Among these included BJP leader Varun Gandhi who said it was the “certainty of the punishment and not its severity that acts as deterrent”. Former top cop Julio Ribeiro recalled his experiences from the Punjab insurgency to note that “if the death penalty had sent shivers down the spines of possible offenders, I would have been tempted to support its retention. But that is not so”. Varun Gandhi certainly has a point. The punishment meted out for crimes comes at the end of a long process followed by the criminal justice delivery system. First, the victim has to register a complaint, then the police have to investigate the case properly, and witnesses and evidence need to be quickly and carefully marshalled before the trial court. The State’s failures at these stages have resulted in a poor conviction rate which serves to embolden criminals, and partially negates the fear of punishments.

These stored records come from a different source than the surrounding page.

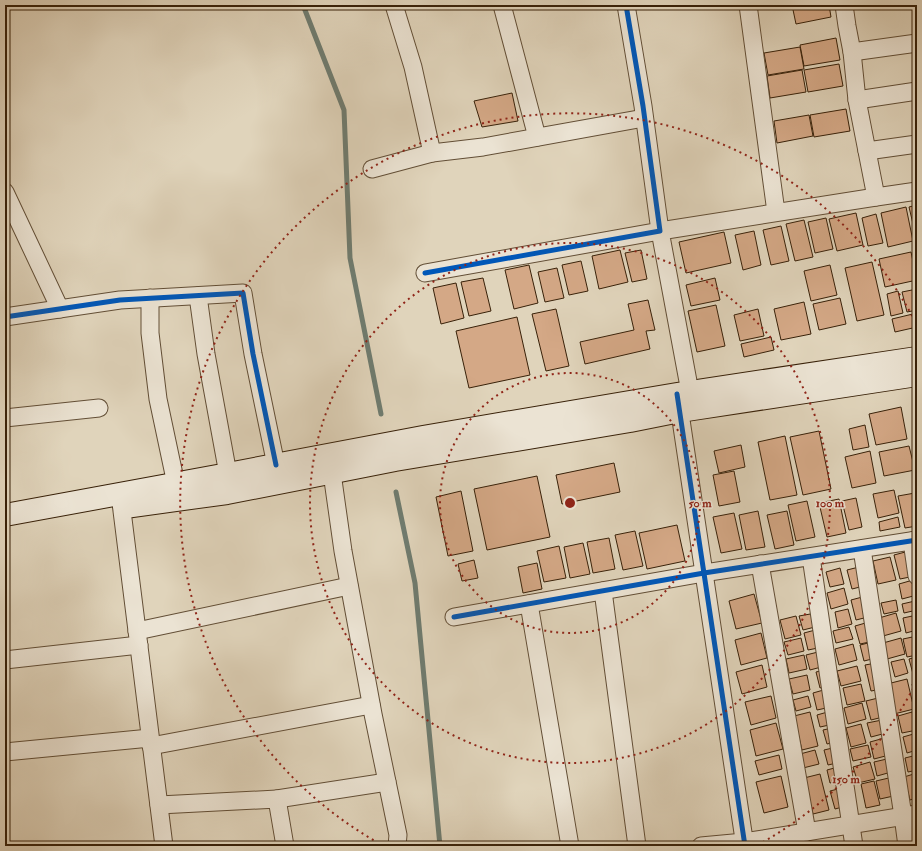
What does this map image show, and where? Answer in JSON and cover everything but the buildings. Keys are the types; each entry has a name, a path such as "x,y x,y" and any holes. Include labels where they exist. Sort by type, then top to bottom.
{"main road":[{"path":"5,530 120,501 176,484 228,474 276,465 394,451 917,358"},
{"path":"682,399 917,375"},
{"path":"5,515 120,501 228,493 332,473 394,451"}],"street":[{"path":"394,5 413,67 432,153"},
{"path":"502,5 537,137"},
{"path":"626,5 660,231 704,573 745,844"},
{"path":"748,5 776,212"},
{"path":"844,5 852,52 857,100 876,197"},
{"path":"852,52 917,43"},
{"path":"857,100 917,91"},
{"path":"372,169 432,153 483,147 644,118"},
{"path":"867,151 917,144"},
{"path":"425,273 660,231 917,191"},
{"path":"5,192 60,309"},
{"path":"5,317 120,300 243,293 253,354 276,465"},
{"path":"198,296 206,354 228,474"},
{"path":"150,298 150,333 158,399 176,484"},
{"path":"5,418 99,408"},
{"path":"332,473 349,586 371,705 398,835 397,846"},
{"path":"120,501 164,846"},
{"path":"454,617 704,573 914,541 917,576"},
{"path":"862,549 910,815 907,846"},
{"path":"811,557 854,846"},
{"path":"760,564 802,837"},
{"path":"5,660 138,638 349,586"},
{"path":"603,591 637,846"},
{"path":"529,604 570,846"},
{"path":"5,752 151,742 371,705"},
{"path":"159,804 278,799 387,782"},
{"path":"278,799 285,846"},
{"path":"701,846 745,844 802,837 851,825 910,815"}],"waterway":[{"path":"303,5 344,110 350,258 381,414"},
{"path":"396,492 415,583 440,846"}],"cycle path":[{"path":"425,273 660,231 643,106 626,5"},
{"path":"5,317 120,300 243,293 253,354 276,465"},
{"path":"677,394 745,846"},
{"path":"454,617 704,573 917,540"}]}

Despite Ribeiro’s views, successive Indian governments have converged on the necessity of invoking death penalty on terror convicts. Between rapist Dhananjoy Chatterjee’s execution in 2004 and 2012, it appeared for a while that the Indian government had abandoned the death penalty. But the executions of Ajmal Kasab in 2012, Afzal Guru in 2013, and Yakub Memon this year, indicate that the government intends to send a strong retributive message to its enemies and the society at large that anti-India terror will not be tolerated.

AT A GLANCE
Death penalty statistics compiled by Asian Centre of Human Rights.

In this regard, the Law Commission proposals are path-breaking only to extent of demanding a repeal of the Indian Penal Code sections not relating to terror like murder, dacoity, kidnapping which currently provide for death penalty. It has not chosen to disturb the present political consensus on terror offences. Despite Kasab’s execution, this has not deterred more misguided youths like Naveed and Sajad from crossing over into India for terror attacks. This tells us that the real solution to the terror menace is to put an end to the activities of masterminds like Hafiz Mohammed Saeed and Dawood Ibrahim. As of December 2014, there were 270 death row prisoners in India. The majority of them had committed murder punishable under IPC Section 302. In a study on death penalty, the National Law University found that the high courts had confirmed just five per cent of the 1,790 death sentences imposed by the trial courts, indicating the subjective and fallible nature of this punishment. The Law Commission’s proposal is an official admission that the “rarest of the rare” doctrine arrived at by the Supreme Court in 1980, which significantly curtailed the judicial discretion, has also failed.